Belmont Stakes winners have had the most success in the Travers with 27 of them coming back to win the Mid-Summer Derby, of which 14 were also named champion 3-year-old colt or gelding. Summer Bird was the last take the Belmont, Travers and championship, having done so in 2009. The first horse to list those three titles among their accomplishments was Duke of Magenta in 1878. The list also includes legends such as Man o’War (1920), Whirlaway (‘41), Native Dancer (’53), Damacus (’67) and Thunder Gulch (’95).

This year, Belmont winner Ruler On Ice (photo winning the Belmont) is hoping to join that list, but he won’t have the genetic history or trainer accomplishments of Stay Thirsty or Coil. Neither Roman Ruler (sire of Ruler On Ice) nor trainer Kelly Breen have a Travers win on their record, but Ruler On Ice remains among the probable winners at 6-1 odds as one of three grade 1 stakes winners in the Travers.
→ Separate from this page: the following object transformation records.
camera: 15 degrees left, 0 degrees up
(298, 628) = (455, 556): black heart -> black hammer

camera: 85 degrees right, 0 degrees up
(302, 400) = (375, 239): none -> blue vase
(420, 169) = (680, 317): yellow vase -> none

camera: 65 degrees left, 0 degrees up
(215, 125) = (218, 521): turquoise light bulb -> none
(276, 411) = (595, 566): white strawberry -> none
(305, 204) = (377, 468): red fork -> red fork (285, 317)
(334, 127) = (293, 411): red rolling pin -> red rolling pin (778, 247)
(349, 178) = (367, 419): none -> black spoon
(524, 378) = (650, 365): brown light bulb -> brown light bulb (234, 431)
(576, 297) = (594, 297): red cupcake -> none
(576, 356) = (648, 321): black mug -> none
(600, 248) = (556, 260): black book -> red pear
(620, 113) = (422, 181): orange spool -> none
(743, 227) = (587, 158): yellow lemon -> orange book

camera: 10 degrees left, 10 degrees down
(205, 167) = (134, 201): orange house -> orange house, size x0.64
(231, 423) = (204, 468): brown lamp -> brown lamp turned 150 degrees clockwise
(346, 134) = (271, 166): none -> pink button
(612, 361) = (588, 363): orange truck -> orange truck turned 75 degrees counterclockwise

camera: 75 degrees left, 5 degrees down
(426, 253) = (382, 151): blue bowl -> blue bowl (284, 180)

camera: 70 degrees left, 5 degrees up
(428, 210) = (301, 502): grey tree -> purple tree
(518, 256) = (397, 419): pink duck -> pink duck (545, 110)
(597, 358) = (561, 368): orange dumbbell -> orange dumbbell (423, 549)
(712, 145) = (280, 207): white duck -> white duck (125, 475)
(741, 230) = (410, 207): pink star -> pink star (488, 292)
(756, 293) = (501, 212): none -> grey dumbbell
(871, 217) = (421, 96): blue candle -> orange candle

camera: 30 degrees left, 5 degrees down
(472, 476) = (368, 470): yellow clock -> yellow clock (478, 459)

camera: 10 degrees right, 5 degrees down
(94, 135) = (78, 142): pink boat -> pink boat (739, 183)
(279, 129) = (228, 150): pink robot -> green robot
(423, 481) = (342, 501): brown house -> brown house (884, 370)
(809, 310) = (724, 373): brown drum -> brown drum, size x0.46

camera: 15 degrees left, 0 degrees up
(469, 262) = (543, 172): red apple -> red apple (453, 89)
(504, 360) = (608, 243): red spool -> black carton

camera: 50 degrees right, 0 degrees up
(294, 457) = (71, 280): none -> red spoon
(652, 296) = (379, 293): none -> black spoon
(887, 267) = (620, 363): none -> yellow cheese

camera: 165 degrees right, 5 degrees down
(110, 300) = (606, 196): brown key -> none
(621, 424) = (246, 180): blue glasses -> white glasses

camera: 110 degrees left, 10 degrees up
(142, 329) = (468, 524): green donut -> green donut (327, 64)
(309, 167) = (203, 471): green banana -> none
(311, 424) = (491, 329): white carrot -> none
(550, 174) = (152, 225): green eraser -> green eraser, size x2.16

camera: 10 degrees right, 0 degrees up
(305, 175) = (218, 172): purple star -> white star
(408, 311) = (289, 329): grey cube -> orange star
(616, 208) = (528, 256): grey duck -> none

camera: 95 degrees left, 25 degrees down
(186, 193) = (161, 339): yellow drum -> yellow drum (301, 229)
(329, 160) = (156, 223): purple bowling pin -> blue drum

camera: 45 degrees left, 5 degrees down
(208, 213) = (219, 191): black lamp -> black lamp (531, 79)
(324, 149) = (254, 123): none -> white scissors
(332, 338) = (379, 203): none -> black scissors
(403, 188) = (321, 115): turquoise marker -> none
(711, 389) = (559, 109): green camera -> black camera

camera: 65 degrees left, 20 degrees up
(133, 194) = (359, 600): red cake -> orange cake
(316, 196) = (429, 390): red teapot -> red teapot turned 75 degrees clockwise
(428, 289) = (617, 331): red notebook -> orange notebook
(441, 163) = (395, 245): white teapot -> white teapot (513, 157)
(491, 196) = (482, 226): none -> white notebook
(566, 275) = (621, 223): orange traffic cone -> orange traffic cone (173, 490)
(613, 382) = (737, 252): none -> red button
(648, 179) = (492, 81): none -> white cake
Coil and Shackleford are the others.

Shackleford attained his grade 1 status the classic way, taking the Preakness, the second leg of the Triple Crown. But also like Ruler On Ice, Shackleford’s close bloodlines are not speckled with winners of such races as the Travers, Haskell and Belmont – both have worked for their respect this year. Shackleford has been second in the Florida Derby at 68-1, fourth in Kentucky at 23-1 and won the Preakness at 12-1. His only race as the favorite was the Haskell last month when he was second by a neck behind Coil at 3-2 odds.

Shackleford also fights a futile history of Preakness winners in the Travers. Since Duke of Magenta won the Preakness and Travers in 1878, only six others have pulled off the same double. However, every one of them were champions including Man o’War, Whirlaway, Native Dancer, Damascus, Point Given and Bernardini.

It has been a much maligned group, these 3-year-old colts that make up the sophomore class of 2011. Early season long shots dotted the pre-Kentucky Derby landscape among this crop and different horses have won nearly every major race in this division this year.

But after all of that, some survivors still have a chance to step into the company of legends. Others may be looking for the edge brought on in the company of Saratoga ghosts that haunt race favorites at the upstate New York track.

But whether by grade one or grave yard, the winner of this Travers should have a say in the voting for the coveted Eclipse Award for the champion of this division and perhaps more.